Evidence that architecture has converged across all labs.
"""
universal_choices = {
"architecture": "Causal decoder-only (100% of frontier models)",
"normalization": "RMSNorm, pre-norm (100%)",
"activation": "SwiGLU (95%+)",
"position_encoding": "RoPE (95%+)",
"tokenizer": "BPE, 100K+ vocab (90%+)",
}
differentiating_choices = {
"moe_vs_dense": "Still debated (MoE trending upward)",
"attention_variant": "GQA vs MLA vs MHA (GQA dominant)",
"training_data": "Primary differentiator (not architectural)",
"post_training": "Primary differentiator (RLHF methodology)",
"safety_training": "Significant differentiator (Claude vs others)",
}
return universal_choices, differentiating_choices
Summary
The open-closed model gap in 2026 has a clear shape:
Closed (open models match or lead):
- General knowledge (MMLU): Tied
- Coding (HumanEval): Open leads (DeepSeek V3)

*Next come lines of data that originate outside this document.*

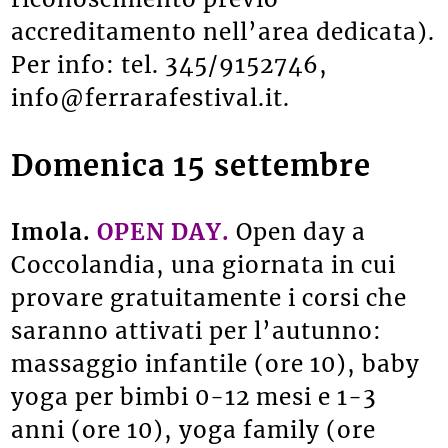
accreditamento nell’area dedicata).
Per info: tel. 345/9152746,
info@ferrarafestival.it.
Domenica 15 settembre
Imola.
OPEN DAY.
Open day a
Coccolandia, una giornata in cui
provare gratuitamente i corsi che
saranno attivati per l’autunno:
massaggio infantile (ore 10), baby
yoga per bimbi 0-12 mesi e 1-3
anni (ore 10), yoga family (ore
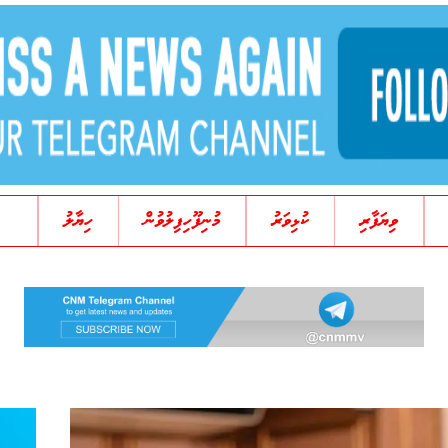
ވިޔަފާރި
ކުޅިވަރު
މުނިފޫހިފިލުވުން
ހިޔާލު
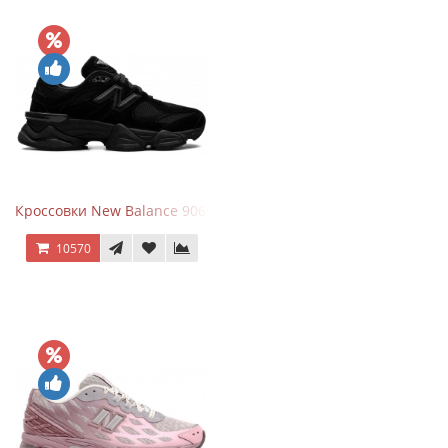
Кроссовки New Balance 9060 Triple Black
10570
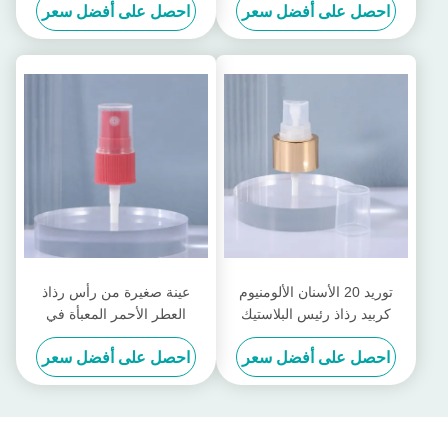
احصل على أفضل سعر
احصل على أفضل سعر
فرك نصف غطاء مضخة محلول
، رأس رش
توريد 20 الأسنان الألومنيوم
عينة صغيرة من رأس رذاذ
كربيد رذاذ رئيس البلاستيك
العطر الأحمر المعبأة في
نصف غطاء زجاجة التعبئة
زجاجات رأس مضخة 20 رأس
احصل على أفضل سعر
احصل على أفضل سعر
والتغليف مستحضرات التجميل
زجاجة التطهير المحمولة
فوهة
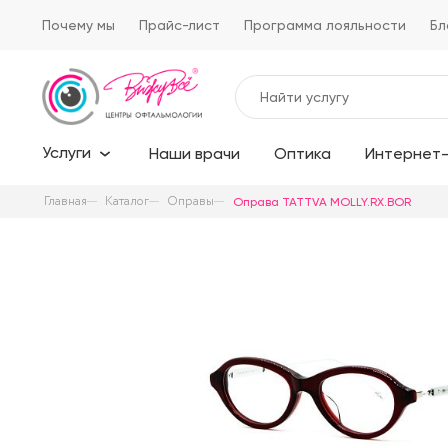
Почему мы
Прайс-лист
Программа лояльности
Бл
Услуги
Наши врачи
Оптика
Интернет-
Главная
Каталог
Оправы
Оправа TATTVA MOLLY.RX.BOR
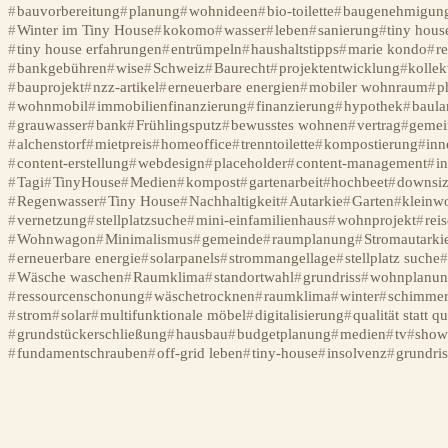
bauvorbereitung
planung
wohnideen
bio-toilette
baugenehmigun
Winter im Tiny House
kokomo
wasser
leben
sanierung
tiny hous
tiny house erfahrungen
entrümpeln
haushaltstipps
marie kondo
r
bankgebühren
wise
Schweiz
Baurecht
projektentwicklung
kollek
bauprojekt
nzz-artikel
erneuerbare energien
mobiler wohnraum
p
wohnmobil
immobilienfinanzierung
finanzierung
hypothek
baula
grauwasser
bank
Frühlingsputz
bewusstes wohnen
vertrag
gemei
alchenstorf
mietpreis
homeoffice
trenntoilette
kompostierung
inn
content-erstellung
webdesign
placeholder
content-management
in
Tagi
TinyHouse
Medien
kompost
gartenarbeit
hochbeet
downsiz
Regenwasser
Tiny House
Nachhaltigkeit
Autarkie
Garten
kleinw
vernetzung
stellplatzsuche
mini-einfamilienhaus
wohnprojekt
rei
Wohnwagon
Minimalismus
gemeinde
raumplanung
Stromautarki
erneuerbare energie
solarpanels
strommangellage
stellplatz suche
Wäsche waschen
Raumklima
standortwahl
grundriss
wohnplanun
ressourcenschonung
wäschetrocknen
raumklima
winter
schimme
strom
solar
multifunktionale möbel
digitalisierung
qualität statt qu
grundstückerschließung
hausbau
budgetplanung
medien
tv
sho
fundamentschrauben
off-grid leben
tiny-house
insolvenz
grundri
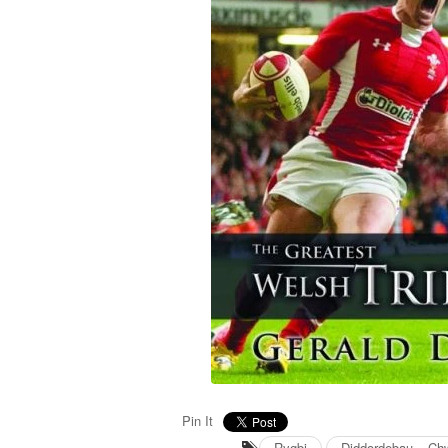
Pin It
Rygbi
Diddordebau – Ch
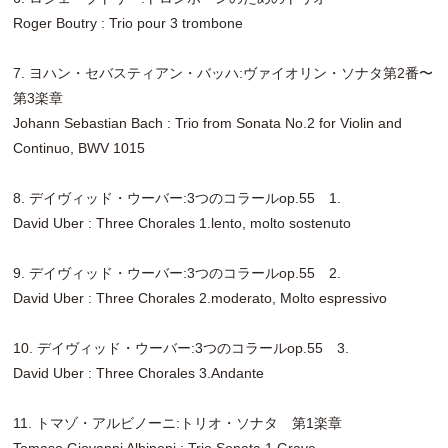
Roger Boutry : Trio pour 3 trombone
7. ヨハン・セバスティアン・バッハ:ヴァイオリン・ソナタ第2番〜
第3楽章
Johann Sebastian Bach : Trio from Sonata No.2 for Violin and
Continuo, BWV 1015
8. デイヴィッド・ウーバー:3つのコラールop.55 1.
David Uber : Three Chorales 1.lento, molto sostenuto
9. デイヴィッド・ウーバー:3つのコラールop.55 2.
David Uber : Three Chorales 2.moderato, Molto espressivo
10. デイヴィッド・ウーバー:3つのコラールop.55 3.
David Uber : Three Chorales 3.Andante
11. トマゾ・アルビノーニ:トリオ・ソナタ 第1楽章
Tomaso Giovanni Albinoni : Trio Sonata 1.Grave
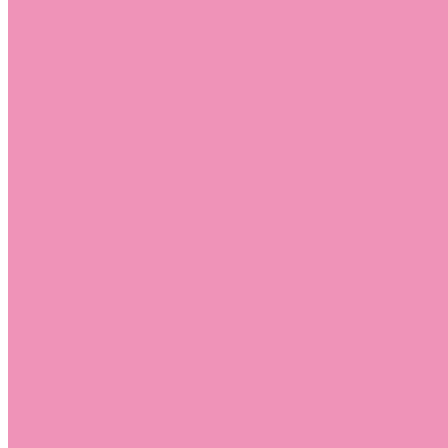
Босоножки
Босоножки для девочек
Босоножки для мальчиков
Ботильоны
Ботильоны для девочек
Ботинки
Ботинки для девочек
Ботинки для мальчиков
Валенки
Валенки для девочек
Валенки для мальчиков
Джазовки
Джазовки для девочек
Дутики
Дутики для девочек
Дутики для мальчиков
Кеды
Кеды для девочек
Кеды для мальчиков
Кроссовки
Кроссовки для девочек
Кроссовки для мальчиков
Лоферы
Лоферы для девочек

- Math (MATH-500): Open leads significantly (DeepSeek V3)
- Multilingual (Chinese): Open leads (Qwen 2.5)
Still Open (closed models lead):
- Safety and alignment: Closed leads by 15%+ (Claude)
- Agentic/tool use: Closed leads by 10% (Claude, GPT-4o)
- Long context (>200K): Closed leads (Gemini at 1M)
- Instruction following quality: Closed leads by 5-7%
Cost:
- Self-hosted open models: $0.02-0.30 per million tokens
- Closed APIs: $0.55-9.00 per million tokens
- Self-hosting is 3-300x cheaper depending on model and volume
The trajectory: The benchmark gap has collapsed from 16 points (2023) to under 1 point (2025). The remaining gaps are in dimensions that require sustained investment in alignment, agentic training data, and infrastructure (long context). These gaps are narrowing but will persist because they reflect different lab priorities, not architectural limitations.
The most important practical implication: model choice in 2026 should be driven by requirements (privacy, safety, cost, fine-tuning needs), not by raw quality. On benchmarks, the top open and closed models are functionally equivalent.